→ **REQUIRED TASKS**
(a) Reproduce the passage of the Pete Rose article between "He moved into" and "those in attendance.", inclusive.
(b) Answer these questions from the Pete Rose article:
(i) Who confirmed Rose's death on behalf of the medical examiner?
(ii) How many times was Rose named an All-Star?
(iii) Which pitcher gave up Rose's first major league hit?

→ **SOURCE EXTRACT**
-- Opening Marker --
NEW YORK — Pete Rose, baseball’s career hits leader and fallen idol who undermined his historic achievements and Hall of Fame dreams by gambling on the game he loved and once embodied, has died. He was 83.

Stephanie Wheatley, a spokesperson for Clark County in Nevada, confirmed on behalf of the medical examiner that Rose died Monday. Wheatley said the cause and manner of death had not yet been determined.

For fans who came of age in the 1960s and ’70s, no player was more exciting than the Cincinnati Reds’ No. 14, “Charlie Hustle,” the brash superstar with the shaggy hair, puggish nose and muscular forearms. At the dawn of artificial surfaces, divisional play and free agency, Rose was old school, a conscious throwback to baseball’s early days. Millions could never forget him crouched and scowling at the plate, running full speed to first even after drawing a walk, or sprinting for the next base and diving headfirst into the bag.

A 17-time All-Star, the switch-hitting Rose played on three World Series winners. He was the National League MVP in 1973 and World Series MVP two years later. He holds the major league record for games played (3,562) and plate appearances (15,890) and the NL record for the longest hitting streak (44). He was the leadoff man for one of baseball’s most formidable lineups with the Reds’ championship teams of 1975 and 1976, with teammates that included Hall of Famers Johnny Bench, Tony Perez and Joe Morgan.

But no milestone approached his 4,256 hits, breaking his hero Ty Cobb’s 4,191 and signifying his excellence no matter the notoriety that followed. It was a total so extraordinary that you could average 200 hits for 20 years and still come up short. Rose’s secret was consistency, and longevity. Over 24 seasons, all but six played entirely with the Reds, Rose had 200 hits or more 10 times, and more than 180 four other times. He batted .303 overall, even while switching from second base to outfield to third to first, and he led the league in hits seven times.

“Every summer, three things are going to happen,” Rose liked to say, “the grass is going to get green, the weather is going to get hot, and Pete Rose is going to get 200 hits and bat .300.”

Rose was Rookie of the Year in 1963, but he started off 0 for 12 with three walks and a hit by pitch before getting his first major league hit, an eighth-inning triple off Pittsburgh’s Bob Friend. It came in Cincinnati on April 13, 1963, the day before Rose’s 22nd birthday. He reached 1,000 in 1968, 2,000 just five years later and 3,000 just five years after that.

He moved into second place, ahead of Hank Aaron, with hit No. 3,772, in 1982. No. 4,000 was off the Phillies’ Jerry Koosman in 1984, exactly 21 years to the day after his first hit. He caught up with Cobb on Sept. 8, 1985, and surpassed him three days later, in Cincinnati, with Rose’s mother and teenage son, Pete Jr., among those in attendance.
-- Closing Marker --
→ **GIVEN INFORMATION**
-- Opening Marker --
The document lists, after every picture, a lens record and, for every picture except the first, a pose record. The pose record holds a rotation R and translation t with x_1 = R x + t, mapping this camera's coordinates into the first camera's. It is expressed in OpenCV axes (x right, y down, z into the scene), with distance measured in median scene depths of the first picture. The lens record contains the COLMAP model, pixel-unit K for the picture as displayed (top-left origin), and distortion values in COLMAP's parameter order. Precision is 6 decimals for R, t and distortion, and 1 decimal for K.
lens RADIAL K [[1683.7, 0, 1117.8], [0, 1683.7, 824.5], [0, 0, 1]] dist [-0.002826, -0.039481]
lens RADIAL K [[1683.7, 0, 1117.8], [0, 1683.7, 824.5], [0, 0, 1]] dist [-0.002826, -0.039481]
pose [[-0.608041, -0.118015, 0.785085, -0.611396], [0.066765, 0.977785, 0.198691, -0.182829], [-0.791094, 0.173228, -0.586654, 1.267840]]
-- Closing Marker --
→ **TASK SOLUTIONS**
(a)
He moved into second place, ahead of Hank Aaron, with hit No. 3,772, in 1982. No. 4,000 was off the Phillies’ Jerry Koosman in 1984, exactly 21 years to the day after his first hit. He caught up with Cobb on Sept. 8, 1985, and surpassed him three days later, in Cincinnati, with Rose’s mother and teenage son, Pete Jr., among those in attendance.

(b)
(i) Stephanie Wheatley, a spokesperson for Clark County in Nevada.
(ii) 17 times.
(iii) Bob Friend of Pittsburgh.